By Tamlin Magee
May 17, 2017
Described as "unprecedented" in scale by Europol, the wave of WannaCry ransomware attacks over the last four days brought hospital infrastructure to its knees. But ransomware is no new threat: will WannaCry finally act as a catalyst to a wider infosec wake-up call?
WannaCry was launched on Friday 12 May, and over the weekend had affected more than 200,000 IT systems worldwide. Independent researcher Kafeine discovered WannaCry was using code based on the NSA's EternalBlue exploit, which was publicly leaked by a hacker group called the Shadow Brokers in April this year. EternalBlue uses a vulnerability in the Microsoft Server Message Block protocol for file-sharing to distribute itself on the local network as well as a network worm. An infected device will display a message demanding up to roughly $600 (£460) in bitcoin payment to decrypt locked files.
Home secretary Amber Rudd confirmed that one in five NHS England trusts were hit by the attack. She said that no patient data had been stolen - and while that's a plus, operations were affected, with hospitals and GP surgeries turning patients away.
Many of the trusts were running Windows XP, an operating system that has not been officially supported for most users since April 2014. Microsoft patched the offending exploit but older, legacy software and operating systems without Windows Update, such as XP, would have remained at risk. Following the wave of attacks, Microsoft took the unusual step to issue a patch to older versions of Windows in order to make moves towards resolving the problem.
And a report from Citrix found through a Freedom of Information request, the majority of NHS Trusts were still running Windows XP. The government ended a £5.5 million contract in 2015 for customised support for the dated operating system.
Britain's National Cyber Security Centre claimed it was working closely with the National Crime Agency "around the clock" to address the problem.

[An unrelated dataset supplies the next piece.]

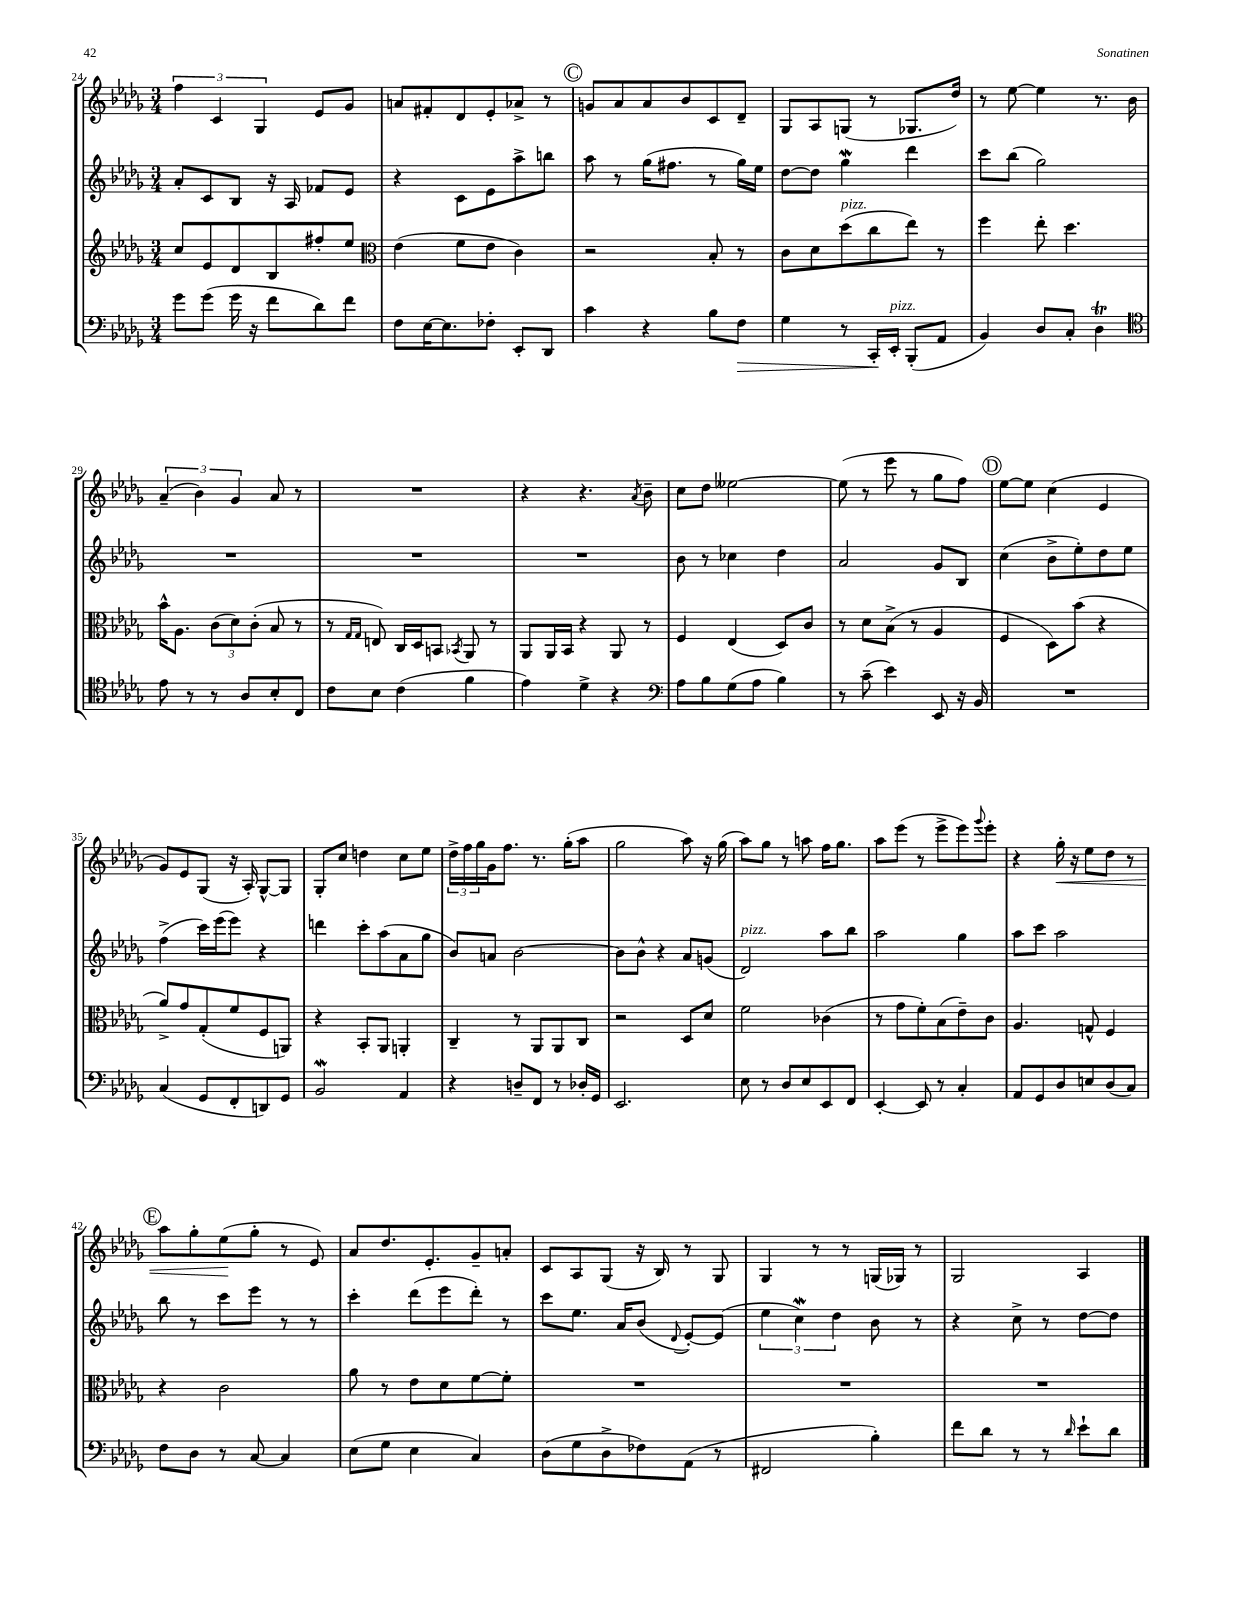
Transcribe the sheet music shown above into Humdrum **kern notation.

But critics have claimed that health secretary Jeremy Hunt was warned last year in the Caldicott Report that NHS security infrastructure was a ticking timebomb.
After days of silence, Hunt appeared on Sky News. Speaking of the attacks, he said: "According to our latest intelligence we have not seen a second wave of attacks and the level of criminal activity is at the lower end of the range that we had anticipated so I think that is encouraging.
"But the message is very clear not just for organisations like the NHS but for private individuals for businesses - although we've never seen anything on this scale when it comes to ransomware attacks they are relatively common and there are things that you can do, that everyone can, do all of us can do to protect ourselves against them."